• [Data records]
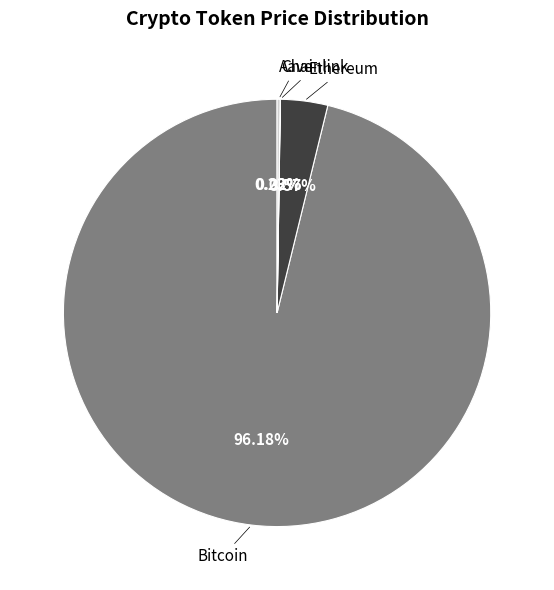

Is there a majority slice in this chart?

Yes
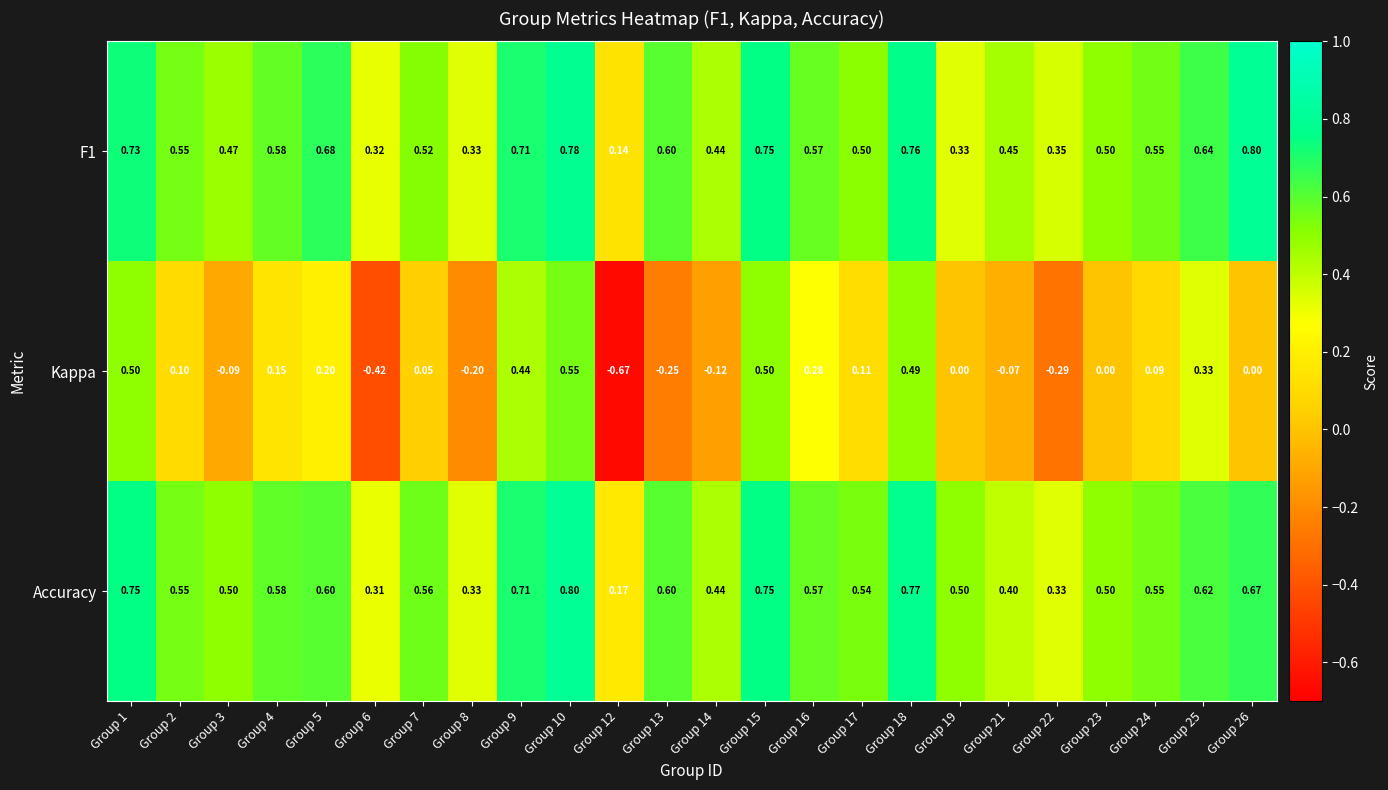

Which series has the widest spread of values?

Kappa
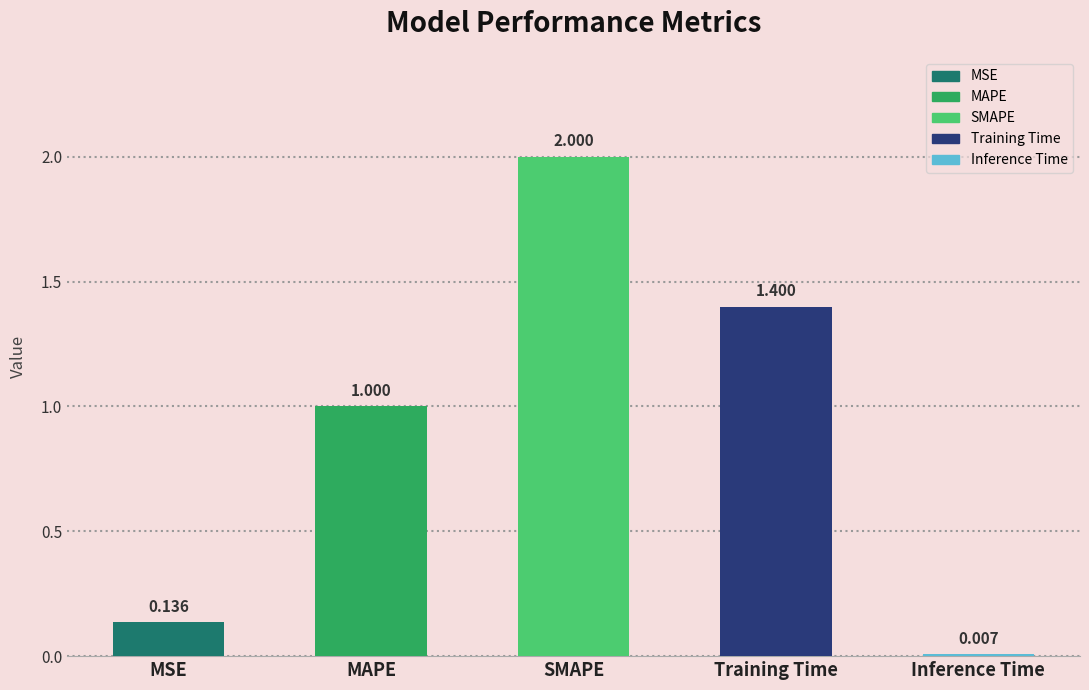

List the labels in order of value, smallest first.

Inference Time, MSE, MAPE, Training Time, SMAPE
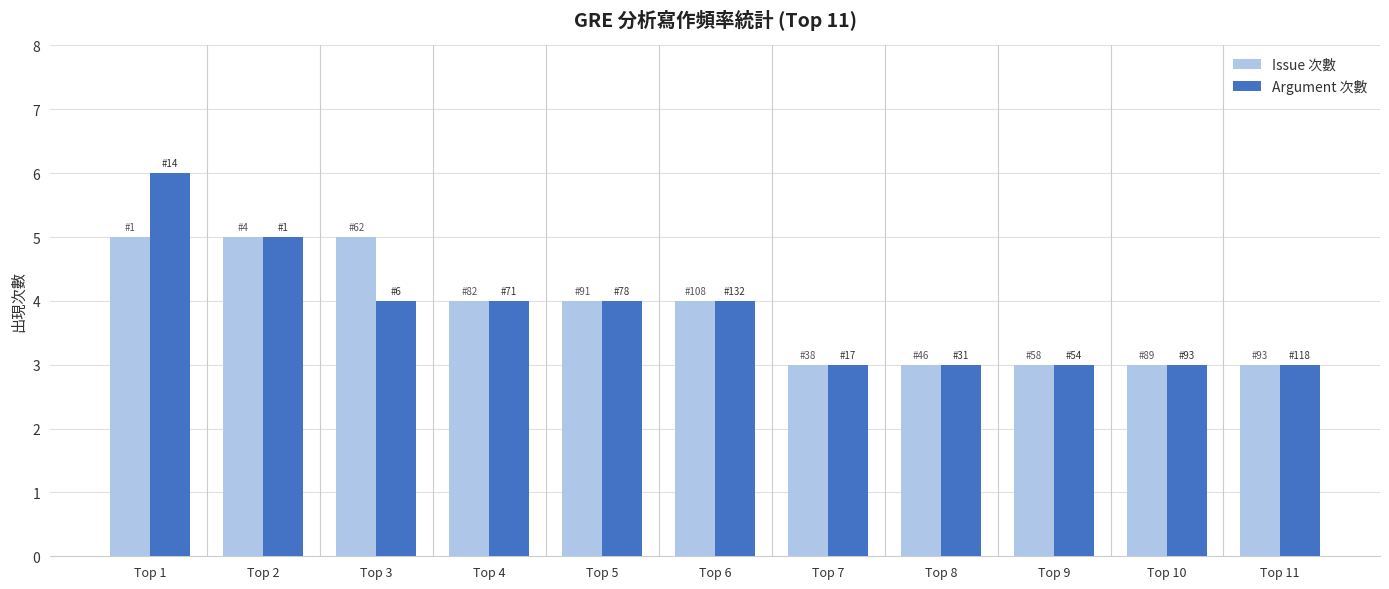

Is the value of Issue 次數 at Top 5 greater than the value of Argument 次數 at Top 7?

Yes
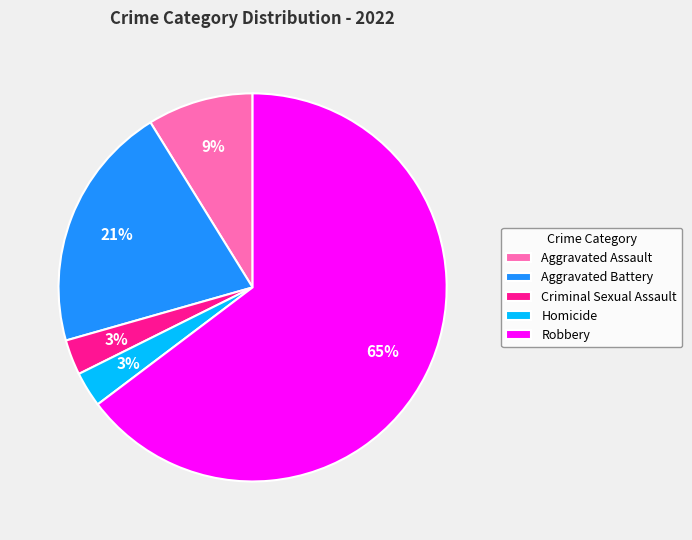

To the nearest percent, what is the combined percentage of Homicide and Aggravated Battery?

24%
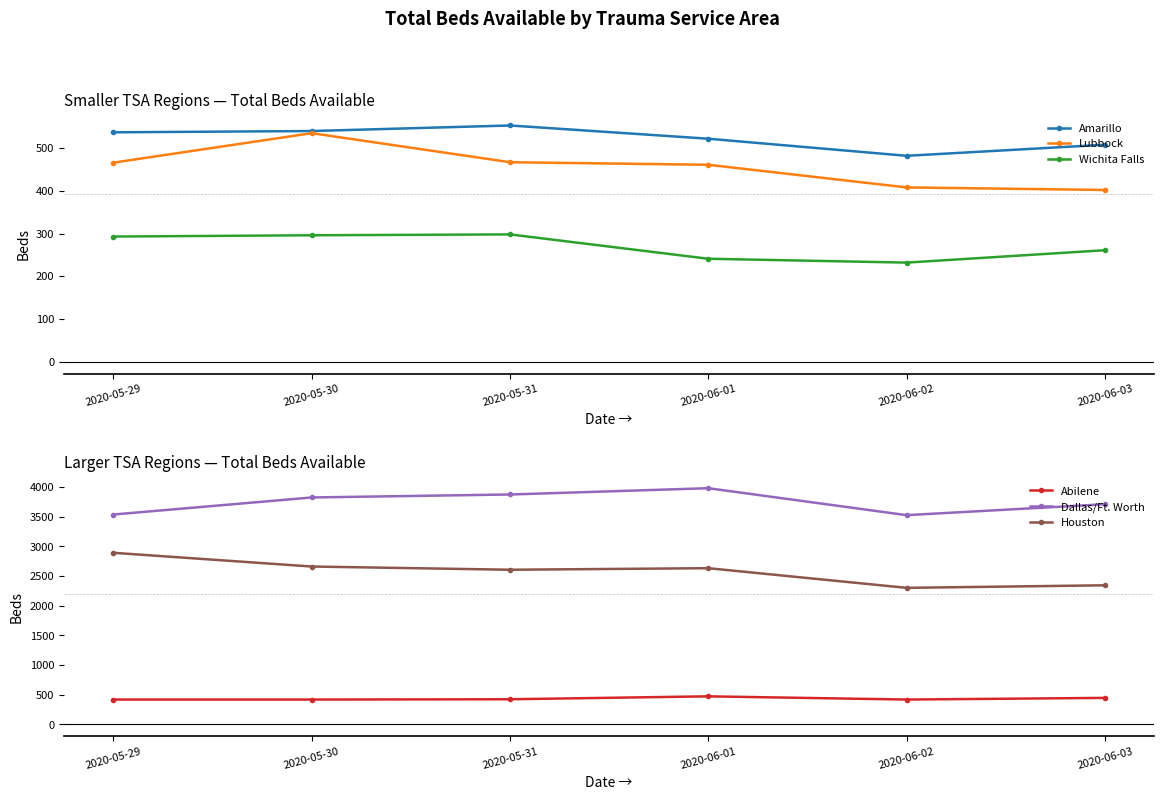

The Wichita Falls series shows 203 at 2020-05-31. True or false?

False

• [Problem description]
Reproduce all of the data above word for word, leaving out the pictures.

• [Result of the task]
Is there a majority slice in this chart?

Yes

Which series has the widest spread of values?

Kappa

List the labels in order of value, smallest first.

Inference Time, MSE, MAPE, Training Time, SMAPE

Is the value of Issue 次數 at Top 5 greater than the value of Argument 次數 at Top 7?

Yes

To the nearest percent, what is the combined percentage of Homicide and Aggravated Battery?

24%

The Wichita Falls series shows 203 at 2020-05-31. True or false?

False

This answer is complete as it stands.